Problem requirements: The answer must be every line below that contains the string "ketchup".

Dataset entries:
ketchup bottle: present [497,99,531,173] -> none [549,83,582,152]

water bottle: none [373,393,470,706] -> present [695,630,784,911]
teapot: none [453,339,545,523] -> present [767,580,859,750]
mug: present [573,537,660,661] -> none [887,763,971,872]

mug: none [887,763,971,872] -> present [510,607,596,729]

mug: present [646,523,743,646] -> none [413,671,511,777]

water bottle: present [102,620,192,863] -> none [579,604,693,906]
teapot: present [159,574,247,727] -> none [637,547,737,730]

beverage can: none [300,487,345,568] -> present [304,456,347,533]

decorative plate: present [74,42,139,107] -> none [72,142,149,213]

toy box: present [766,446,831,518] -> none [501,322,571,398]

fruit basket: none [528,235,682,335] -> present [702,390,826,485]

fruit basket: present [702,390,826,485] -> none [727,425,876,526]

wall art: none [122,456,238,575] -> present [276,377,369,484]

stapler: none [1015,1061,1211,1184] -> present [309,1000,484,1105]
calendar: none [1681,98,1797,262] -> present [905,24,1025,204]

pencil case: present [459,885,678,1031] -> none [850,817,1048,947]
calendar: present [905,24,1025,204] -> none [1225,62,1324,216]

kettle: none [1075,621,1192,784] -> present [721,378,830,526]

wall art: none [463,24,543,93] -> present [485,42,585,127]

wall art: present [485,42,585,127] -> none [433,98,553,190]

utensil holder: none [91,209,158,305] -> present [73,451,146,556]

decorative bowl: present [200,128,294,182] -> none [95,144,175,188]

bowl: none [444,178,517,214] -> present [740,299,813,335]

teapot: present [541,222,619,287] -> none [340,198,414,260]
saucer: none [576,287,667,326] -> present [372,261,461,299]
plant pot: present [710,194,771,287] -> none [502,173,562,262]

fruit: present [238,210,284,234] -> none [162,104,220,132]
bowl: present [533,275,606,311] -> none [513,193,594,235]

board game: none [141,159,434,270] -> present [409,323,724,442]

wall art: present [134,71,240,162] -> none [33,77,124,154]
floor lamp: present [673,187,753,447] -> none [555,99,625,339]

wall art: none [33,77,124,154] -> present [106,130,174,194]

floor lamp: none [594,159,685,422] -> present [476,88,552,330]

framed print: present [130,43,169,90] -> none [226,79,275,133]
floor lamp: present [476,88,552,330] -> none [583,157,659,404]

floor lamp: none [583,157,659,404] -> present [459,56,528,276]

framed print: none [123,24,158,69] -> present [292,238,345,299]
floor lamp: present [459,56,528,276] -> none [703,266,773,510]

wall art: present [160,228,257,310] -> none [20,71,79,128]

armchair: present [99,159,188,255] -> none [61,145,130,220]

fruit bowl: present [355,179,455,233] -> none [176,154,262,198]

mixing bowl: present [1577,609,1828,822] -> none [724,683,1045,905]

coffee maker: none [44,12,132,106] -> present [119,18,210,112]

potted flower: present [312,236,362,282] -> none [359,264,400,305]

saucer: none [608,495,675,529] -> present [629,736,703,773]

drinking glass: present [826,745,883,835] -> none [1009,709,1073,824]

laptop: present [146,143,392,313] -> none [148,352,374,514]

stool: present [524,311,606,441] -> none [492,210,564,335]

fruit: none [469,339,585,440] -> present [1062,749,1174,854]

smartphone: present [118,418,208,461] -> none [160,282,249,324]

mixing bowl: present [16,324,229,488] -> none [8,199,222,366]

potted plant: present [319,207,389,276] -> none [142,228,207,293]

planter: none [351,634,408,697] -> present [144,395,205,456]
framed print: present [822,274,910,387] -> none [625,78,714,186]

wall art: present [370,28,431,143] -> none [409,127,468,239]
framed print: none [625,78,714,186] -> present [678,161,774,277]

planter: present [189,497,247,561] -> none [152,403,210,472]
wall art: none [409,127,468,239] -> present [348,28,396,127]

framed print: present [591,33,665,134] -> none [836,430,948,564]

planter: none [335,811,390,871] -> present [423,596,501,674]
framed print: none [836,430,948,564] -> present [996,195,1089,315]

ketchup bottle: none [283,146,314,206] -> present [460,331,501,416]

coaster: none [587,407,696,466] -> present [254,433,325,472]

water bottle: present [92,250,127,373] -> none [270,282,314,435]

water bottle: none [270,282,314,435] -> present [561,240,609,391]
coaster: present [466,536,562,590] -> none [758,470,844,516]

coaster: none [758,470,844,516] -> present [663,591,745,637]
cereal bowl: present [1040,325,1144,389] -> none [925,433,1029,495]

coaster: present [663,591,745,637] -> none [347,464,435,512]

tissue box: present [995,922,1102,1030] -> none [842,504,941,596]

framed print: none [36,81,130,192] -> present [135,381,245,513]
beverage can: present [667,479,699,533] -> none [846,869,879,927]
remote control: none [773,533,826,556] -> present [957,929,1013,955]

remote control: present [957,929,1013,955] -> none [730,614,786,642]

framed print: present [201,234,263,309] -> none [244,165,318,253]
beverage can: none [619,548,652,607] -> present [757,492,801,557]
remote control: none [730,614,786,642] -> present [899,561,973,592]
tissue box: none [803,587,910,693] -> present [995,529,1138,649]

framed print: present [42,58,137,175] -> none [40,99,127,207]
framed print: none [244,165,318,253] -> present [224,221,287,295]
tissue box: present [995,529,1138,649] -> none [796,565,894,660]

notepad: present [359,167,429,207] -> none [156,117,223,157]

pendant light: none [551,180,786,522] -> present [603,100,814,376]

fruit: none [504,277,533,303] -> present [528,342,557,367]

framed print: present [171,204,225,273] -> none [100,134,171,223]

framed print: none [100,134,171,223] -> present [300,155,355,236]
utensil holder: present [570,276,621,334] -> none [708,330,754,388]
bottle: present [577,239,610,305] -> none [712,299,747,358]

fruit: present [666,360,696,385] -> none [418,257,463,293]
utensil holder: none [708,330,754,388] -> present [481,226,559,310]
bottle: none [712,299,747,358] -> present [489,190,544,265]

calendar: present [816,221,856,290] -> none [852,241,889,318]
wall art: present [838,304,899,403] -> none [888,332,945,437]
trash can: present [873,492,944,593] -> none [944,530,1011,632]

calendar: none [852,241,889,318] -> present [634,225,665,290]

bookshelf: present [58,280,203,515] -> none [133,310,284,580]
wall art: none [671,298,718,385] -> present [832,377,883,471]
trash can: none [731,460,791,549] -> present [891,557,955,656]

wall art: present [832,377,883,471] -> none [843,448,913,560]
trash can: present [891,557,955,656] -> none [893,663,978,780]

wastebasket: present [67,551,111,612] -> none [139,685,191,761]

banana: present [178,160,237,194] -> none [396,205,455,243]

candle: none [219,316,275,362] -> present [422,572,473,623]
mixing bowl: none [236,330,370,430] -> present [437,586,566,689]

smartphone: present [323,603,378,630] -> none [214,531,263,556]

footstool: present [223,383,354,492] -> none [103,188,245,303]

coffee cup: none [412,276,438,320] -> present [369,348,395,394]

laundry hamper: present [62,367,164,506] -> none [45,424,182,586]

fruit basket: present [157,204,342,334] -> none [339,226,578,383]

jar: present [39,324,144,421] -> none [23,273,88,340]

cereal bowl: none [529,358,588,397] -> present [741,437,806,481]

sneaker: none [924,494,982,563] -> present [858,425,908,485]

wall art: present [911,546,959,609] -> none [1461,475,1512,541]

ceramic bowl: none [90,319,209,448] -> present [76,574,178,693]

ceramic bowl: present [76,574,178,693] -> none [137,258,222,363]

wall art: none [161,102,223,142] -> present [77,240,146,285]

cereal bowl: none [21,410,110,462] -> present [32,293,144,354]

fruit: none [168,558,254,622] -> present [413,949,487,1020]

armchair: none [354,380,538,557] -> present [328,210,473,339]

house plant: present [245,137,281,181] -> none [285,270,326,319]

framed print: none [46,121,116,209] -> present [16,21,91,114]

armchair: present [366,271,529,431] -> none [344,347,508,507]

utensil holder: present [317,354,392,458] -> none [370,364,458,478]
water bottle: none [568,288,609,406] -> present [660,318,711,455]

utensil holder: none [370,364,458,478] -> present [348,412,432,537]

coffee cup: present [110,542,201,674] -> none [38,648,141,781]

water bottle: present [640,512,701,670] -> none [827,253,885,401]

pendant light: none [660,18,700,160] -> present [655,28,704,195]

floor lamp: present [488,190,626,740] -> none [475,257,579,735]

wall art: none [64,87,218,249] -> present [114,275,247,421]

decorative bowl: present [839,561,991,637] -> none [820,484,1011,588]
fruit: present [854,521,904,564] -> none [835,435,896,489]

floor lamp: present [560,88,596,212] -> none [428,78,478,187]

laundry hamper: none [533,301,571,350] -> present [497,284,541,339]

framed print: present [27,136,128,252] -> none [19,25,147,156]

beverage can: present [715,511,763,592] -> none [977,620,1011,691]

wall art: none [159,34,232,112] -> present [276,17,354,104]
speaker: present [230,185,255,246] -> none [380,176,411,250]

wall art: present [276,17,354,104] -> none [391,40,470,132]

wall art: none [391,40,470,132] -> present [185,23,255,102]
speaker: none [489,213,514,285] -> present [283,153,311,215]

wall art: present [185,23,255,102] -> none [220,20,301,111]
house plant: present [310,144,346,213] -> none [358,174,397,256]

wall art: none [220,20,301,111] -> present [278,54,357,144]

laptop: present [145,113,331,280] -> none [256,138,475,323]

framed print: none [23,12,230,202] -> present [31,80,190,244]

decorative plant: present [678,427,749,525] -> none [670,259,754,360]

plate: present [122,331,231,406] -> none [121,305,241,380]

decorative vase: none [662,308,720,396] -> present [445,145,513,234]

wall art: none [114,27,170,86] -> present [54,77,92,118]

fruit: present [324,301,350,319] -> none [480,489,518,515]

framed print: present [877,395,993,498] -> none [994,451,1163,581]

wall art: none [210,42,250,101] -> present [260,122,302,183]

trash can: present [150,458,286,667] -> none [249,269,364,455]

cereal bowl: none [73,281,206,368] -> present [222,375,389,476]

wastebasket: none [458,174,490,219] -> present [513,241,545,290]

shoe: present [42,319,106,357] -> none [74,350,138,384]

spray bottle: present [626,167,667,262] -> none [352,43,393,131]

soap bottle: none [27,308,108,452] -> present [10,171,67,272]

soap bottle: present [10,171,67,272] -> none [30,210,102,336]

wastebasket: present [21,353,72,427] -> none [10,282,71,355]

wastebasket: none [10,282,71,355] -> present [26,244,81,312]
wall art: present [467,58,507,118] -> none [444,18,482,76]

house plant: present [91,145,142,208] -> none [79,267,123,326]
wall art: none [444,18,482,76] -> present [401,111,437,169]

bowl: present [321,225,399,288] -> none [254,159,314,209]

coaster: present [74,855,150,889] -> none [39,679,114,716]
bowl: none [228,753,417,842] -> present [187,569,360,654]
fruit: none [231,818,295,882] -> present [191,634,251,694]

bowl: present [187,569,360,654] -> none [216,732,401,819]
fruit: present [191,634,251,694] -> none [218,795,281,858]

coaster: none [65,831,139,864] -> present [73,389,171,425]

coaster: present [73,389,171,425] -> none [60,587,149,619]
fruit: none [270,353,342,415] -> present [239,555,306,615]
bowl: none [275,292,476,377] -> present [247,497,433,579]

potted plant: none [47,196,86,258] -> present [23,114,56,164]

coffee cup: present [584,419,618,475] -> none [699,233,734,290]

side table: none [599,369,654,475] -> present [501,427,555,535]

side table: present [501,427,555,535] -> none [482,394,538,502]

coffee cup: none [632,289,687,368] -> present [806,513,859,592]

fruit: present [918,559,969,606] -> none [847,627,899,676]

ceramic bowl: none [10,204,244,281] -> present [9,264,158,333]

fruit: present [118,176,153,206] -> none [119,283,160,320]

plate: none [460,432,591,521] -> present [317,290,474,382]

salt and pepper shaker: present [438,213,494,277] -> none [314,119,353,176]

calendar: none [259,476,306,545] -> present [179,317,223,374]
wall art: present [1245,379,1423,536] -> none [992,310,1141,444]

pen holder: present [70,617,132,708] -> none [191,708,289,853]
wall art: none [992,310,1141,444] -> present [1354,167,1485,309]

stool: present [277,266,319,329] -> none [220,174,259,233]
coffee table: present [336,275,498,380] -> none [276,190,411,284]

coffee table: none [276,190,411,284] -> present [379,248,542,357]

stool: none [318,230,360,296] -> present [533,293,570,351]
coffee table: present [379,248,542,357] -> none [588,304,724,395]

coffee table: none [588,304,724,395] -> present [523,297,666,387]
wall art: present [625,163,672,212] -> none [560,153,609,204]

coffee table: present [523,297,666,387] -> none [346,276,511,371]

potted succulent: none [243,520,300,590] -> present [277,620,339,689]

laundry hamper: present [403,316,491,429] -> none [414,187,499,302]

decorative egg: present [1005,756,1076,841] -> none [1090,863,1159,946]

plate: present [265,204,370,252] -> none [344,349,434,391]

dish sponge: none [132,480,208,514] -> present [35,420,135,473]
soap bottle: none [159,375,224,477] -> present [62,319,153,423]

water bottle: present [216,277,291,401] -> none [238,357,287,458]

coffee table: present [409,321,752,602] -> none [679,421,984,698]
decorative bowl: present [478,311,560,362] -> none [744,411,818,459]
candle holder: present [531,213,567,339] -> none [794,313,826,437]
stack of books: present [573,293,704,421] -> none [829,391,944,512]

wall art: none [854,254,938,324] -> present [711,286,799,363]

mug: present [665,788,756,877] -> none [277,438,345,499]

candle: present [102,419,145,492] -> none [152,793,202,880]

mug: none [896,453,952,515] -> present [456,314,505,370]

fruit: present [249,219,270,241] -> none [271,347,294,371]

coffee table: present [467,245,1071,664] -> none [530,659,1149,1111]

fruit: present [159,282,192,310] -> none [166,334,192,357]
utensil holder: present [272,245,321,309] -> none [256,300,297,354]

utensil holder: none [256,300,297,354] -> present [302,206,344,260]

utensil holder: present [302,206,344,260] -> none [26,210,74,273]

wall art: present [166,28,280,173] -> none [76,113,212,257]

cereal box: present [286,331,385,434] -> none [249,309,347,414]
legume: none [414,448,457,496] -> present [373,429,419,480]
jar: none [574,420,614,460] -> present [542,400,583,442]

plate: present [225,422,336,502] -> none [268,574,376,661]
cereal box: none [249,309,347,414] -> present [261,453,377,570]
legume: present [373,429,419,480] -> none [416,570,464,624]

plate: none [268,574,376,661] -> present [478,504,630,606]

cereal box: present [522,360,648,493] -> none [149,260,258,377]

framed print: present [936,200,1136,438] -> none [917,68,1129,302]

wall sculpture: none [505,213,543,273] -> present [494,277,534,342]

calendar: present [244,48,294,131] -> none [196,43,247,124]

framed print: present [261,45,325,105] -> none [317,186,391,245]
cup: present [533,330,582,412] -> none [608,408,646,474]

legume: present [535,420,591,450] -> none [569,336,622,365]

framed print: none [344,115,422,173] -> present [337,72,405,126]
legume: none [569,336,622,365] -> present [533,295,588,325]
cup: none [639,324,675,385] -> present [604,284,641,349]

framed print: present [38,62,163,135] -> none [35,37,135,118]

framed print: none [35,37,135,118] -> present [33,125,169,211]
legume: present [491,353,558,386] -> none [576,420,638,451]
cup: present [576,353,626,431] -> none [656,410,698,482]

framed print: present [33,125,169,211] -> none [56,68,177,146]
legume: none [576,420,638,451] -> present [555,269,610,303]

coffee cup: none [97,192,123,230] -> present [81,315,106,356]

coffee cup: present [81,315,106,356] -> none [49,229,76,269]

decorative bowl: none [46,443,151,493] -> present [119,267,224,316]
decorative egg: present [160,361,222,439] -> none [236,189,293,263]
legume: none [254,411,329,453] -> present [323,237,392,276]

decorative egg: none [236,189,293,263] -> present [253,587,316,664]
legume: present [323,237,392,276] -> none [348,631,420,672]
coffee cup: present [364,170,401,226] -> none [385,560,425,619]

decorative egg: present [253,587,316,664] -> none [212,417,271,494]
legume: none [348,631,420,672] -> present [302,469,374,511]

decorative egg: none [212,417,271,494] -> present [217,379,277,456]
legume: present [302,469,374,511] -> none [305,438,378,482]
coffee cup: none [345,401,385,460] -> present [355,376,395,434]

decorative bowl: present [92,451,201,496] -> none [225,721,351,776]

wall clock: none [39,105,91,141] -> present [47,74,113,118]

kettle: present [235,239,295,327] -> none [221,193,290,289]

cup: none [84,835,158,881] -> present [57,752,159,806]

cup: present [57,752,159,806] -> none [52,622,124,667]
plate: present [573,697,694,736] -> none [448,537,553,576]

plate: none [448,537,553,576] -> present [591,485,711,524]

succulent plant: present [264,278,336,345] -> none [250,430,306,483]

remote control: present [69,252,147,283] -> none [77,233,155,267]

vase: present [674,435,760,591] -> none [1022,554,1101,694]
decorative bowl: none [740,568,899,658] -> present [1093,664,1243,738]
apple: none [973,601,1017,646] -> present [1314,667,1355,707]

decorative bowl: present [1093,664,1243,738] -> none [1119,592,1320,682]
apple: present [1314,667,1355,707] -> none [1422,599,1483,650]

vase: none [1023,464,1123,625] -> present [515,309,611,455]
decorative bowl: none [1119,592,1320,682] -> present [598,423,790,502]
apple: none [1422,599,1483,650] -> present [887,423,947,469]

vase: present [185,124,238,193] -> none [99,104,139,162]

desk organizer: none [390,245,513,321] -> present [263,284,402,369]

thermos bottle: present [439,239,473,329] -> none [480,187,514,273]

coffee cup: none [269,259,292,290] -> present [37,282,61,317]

Output below:
ketchup bottle: present [497,99,531,173] -> none [549,83,582,152]
ketchup bottle: none [283,146,314,206] -> present [460,331,501,416]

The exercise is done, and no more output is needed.